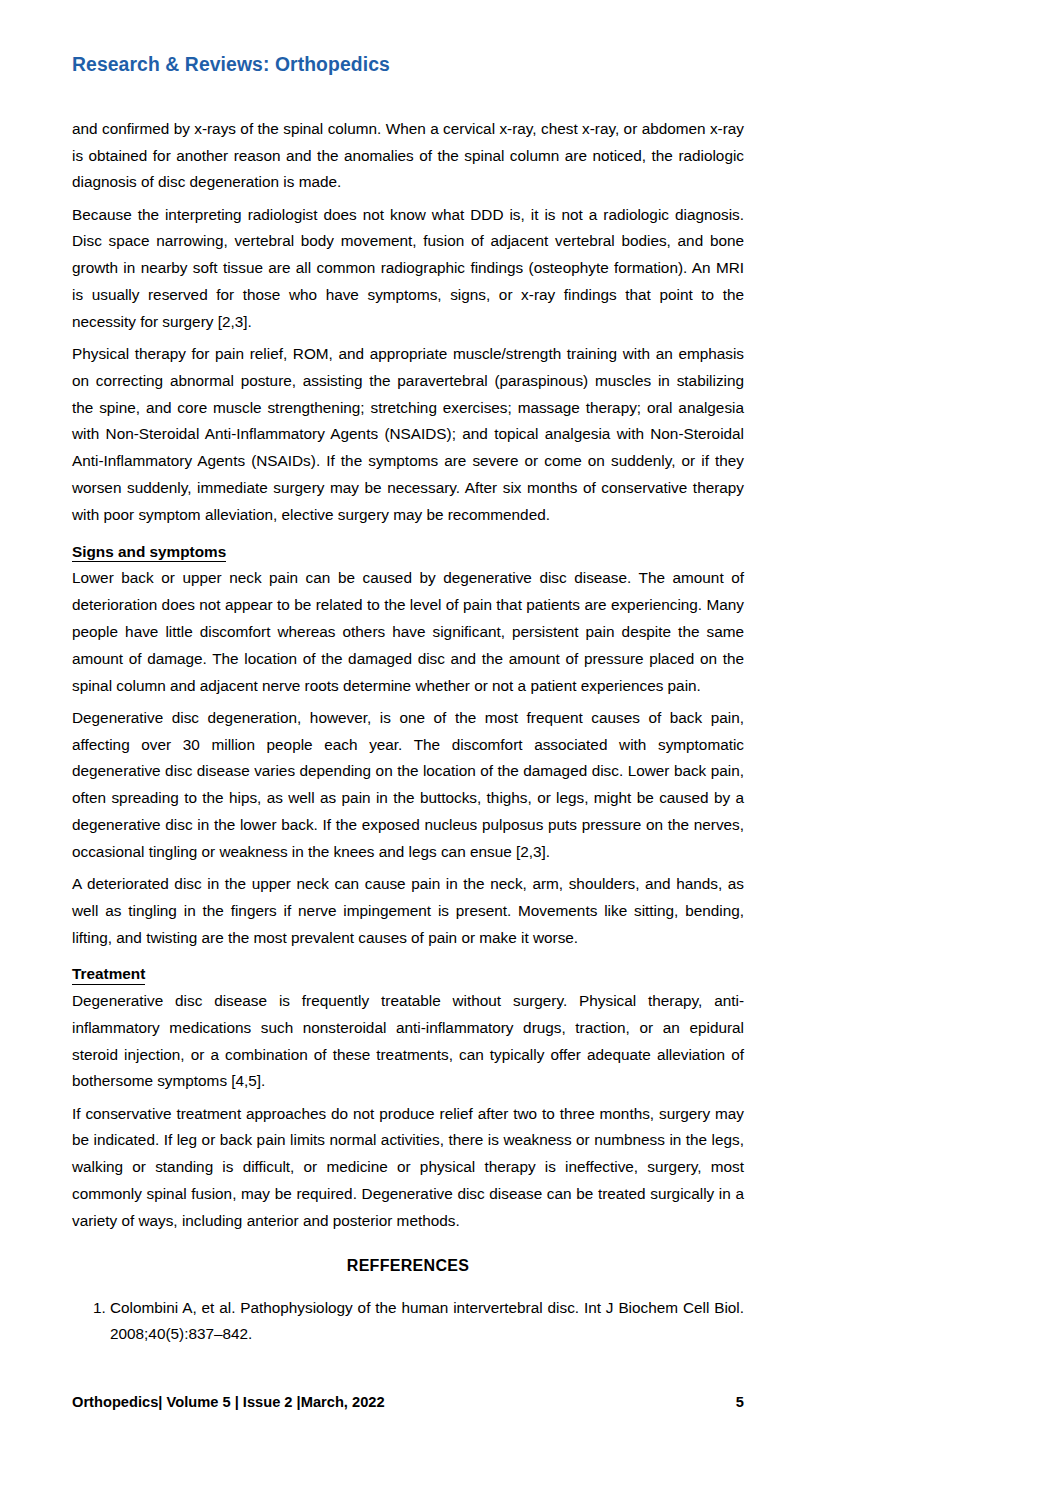Research & Reviews: Orthopedics
and confirmed by x-rays of the spinal column. When a cervical x-ray, chest x-ray, or abdomen x-ray is obtained for another reason and the anomalies of the spinal column are noticed, the radiologic diagnosis of disc degeneration is made.
Because the interpreting radiologist does not know what DDD is, it is not a radiologic diagnosis. Disc space narrowing, vertebral body movement, fusion of adjacent vertebral bodies, and bone growth in nearby soft tissue are all common radiographic findings (osteophyte formation). An MRI is usually reserved for those who have symptoms, signs, or x-ray findings that point to the necessity for surgery [2,3].
Physical therapy for pain relief, ROM, and appropriate muscle/strength training with an emphasis on correcting abnormal posture, assisting the paravertebral (paraspinous) muscles in stabilizing the spine, and core muscle strengthening; stretching exercises; massage therapy; oral analgesia with Non-Steroidal Anti-Inflammatory Agents (NSAIDS); and topical analgesia with Non-Steroidal Anti-Inflammatory Agents (NSAIDs). If the symptoms are severe or come on suddenly, or if they worsen suddenly, immediate surgery may be necessary. After six months of conservative therapy with poor symptom alleviation, elective surgery may be recommended.
Signs and symptoms
Lower back or upper neck pain can be caused by degenerative disc disease. The amount of deterioration does not appear to be related to the level of pain that patients are experiencing. Many people have little discomfort whereas others have significant, persistent pain despite the same amount of damage. The location of the damaged disc and the amount of pressure placed on the spinal column and adjacent nerve roots determine whether or not a patient experiences pain.
Degenerative disc degeneration, however, is one of the most frequent causes of back pain, affecting over 30 million people each year. The discomfort associated with symptomatic degenerative disc disease varies depending on the location of the damaged disc. Lower back pain, often spreading to the hips, as well as pain in the buttocks, thighs, or legs, might be caused by a degenerative disc in the lower back. If the exposed nucleus pulposus puts pressure on the nerves, occasional tingling or weakness in the knees and legs can ensue [2,3].
A deteriorated disc in the upper neck can cause pain in the neck, arm, shoulders, and hands, as well as tingling in the fingers if nerve impingement is present. Movements like sitting, bending, lifting, and twisting are the most prevalent causes of pain or make it worse.
Treatment
Degenerative disc disease is frequently treatable without surgery. Physical therapy, anti-inflammatory medications such nonsteroidal anti-inflammatory drugs, traction, or an epidural steroid injection, or a combination of these treatments, can typically offer adequate alleviation of bothersome symptoms [4,5].
If conservative treatment approaches do not produce relief after two to three months, surgery may be indicated. If leg or back pain limits normal activities, there is weakness or numbness in the legs, walking or standing is difficult, or medicine or physical therapy is ineffective, surgery, most commonly spinal fusion, may be required. Degenerative disc disease can be treated surgically in a variety of ways, including anterior and posterior methods.
REFFERENCES
Colombini A, et al. Pathophysiology of the human intervertebral disc. Int J Biochem Cell Biol. 2008;40(5):837–842.
Orthopedics| Volume 5 | Issue 2 |March, 2022 5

——

— Description of the task —
Copy out the records above in full, exactly as written, but not the pictures.

— Response box —
Research & Reviews: Orthopedics
and confirmed by x-rays of the spinal column. When a cervical x-ray, chest x-ray, or abdomen x-ray is obtained for another reason and the anomalies of the spinal column are noticed, the radiologic diagnosis of disc degeneration is made.
Because the interpreting radiologist does not know what DDD is, it is not a radiologic diagnosis. Disc space narrowing, vertebral body movement, fusion of adjacent vertebral bodies, and bone growth in nearby soft tissue are all common radiographic findings (osteophyte formation). An MRI is usually reserved for those who have symptoms, signs, or x-ray findings that point to the necessity for surgery [2,3].
Physical therapy for pain relief, ROM, and appropriate muscle/strength training with an emphasis on correcting abnormal posture, assisting the paravertebral (paraspinous) muscles in stabilizing the spine, and core muscle strengthening; stretching exercises; massage therapy; oral analgesia with Non-Steroidal Anti-Inflammatory Agents (NSAIDS); and topical analgesia with Non-Steroidal Anti-Inflammatory Agents (NSAIDs). If the symptoms are severe or come on suddenly, or if they worsen suddenly, immediate surgery may be necessary. After six months of conservative therapy with poor symptom alleviation, elective surgery may be recommended.
Signs and symptoms
Lower back or upper neck pain can be caused by degenerative disc disease. The amount of deterioration does not appear to be related to the level of pain that patients are experiencing. Many people have little discomfort whereas others have significant, persistent pain despite the same amount of damage. The location of the damaged disc and the amount of pressure placed on the spinal column and adjacent nerve roots determine whether or not a patient experiences pain.
Degenerative disc degeneration, however, is one of the most frequent causes of back pain, affecting over 30 million people each year. The discomfort associated with symptomatic degenerative disc disease varies depending on the location of the damaged disc. Lower back pain, often spreading to the hips, as well as pain in the buttocks, thighs, or legs, might be caused by a degenerative disc in the lower back. If the exposed nucleus pulposus puts pressure on the nerves, occasional tingling or weakness in the knees and legs can ensue [2,3].
A deteriorated disc in the upper neck can cause pain in the neck, arm, shoulders, and hands, as well as tingling in the fingers if nerve impingement is present. Movements like sitting, bending, lifting, and twisting are the most prevalent causes of pain or make it worse.
Treatment
Degenerative disc disease is frequently treatable without surgery. Physical therapy, anti-inflammatory medications such nonsteroidal anti-inflammatory drugs, traction, or an epidural steroid injection, or a combination of these treatments, can typically offer adequate alleviation of bothersome symptoms [4,5].
If conservative treatment approaches do not produce relief after two to three months, surgery may be indicated. If leg or back pain limits normal activities, there is weakness or numbness in the legs, walking or standing is difficult, or medicine or physical therapy is ineffective, surgery, most commonly spinal fusion, may be required. Degenerative disc disease can be treated surgically in a variety of ways, including anterior and posterior methods.
REFFERENCES
Colombini A, et al. Pathophysiology of the human intervertebral disc. Int J Biochem Cell Biol. 2008;40(5):837–842.
Orthopedics| Volume 5 | Issue 2 |March, 2022 5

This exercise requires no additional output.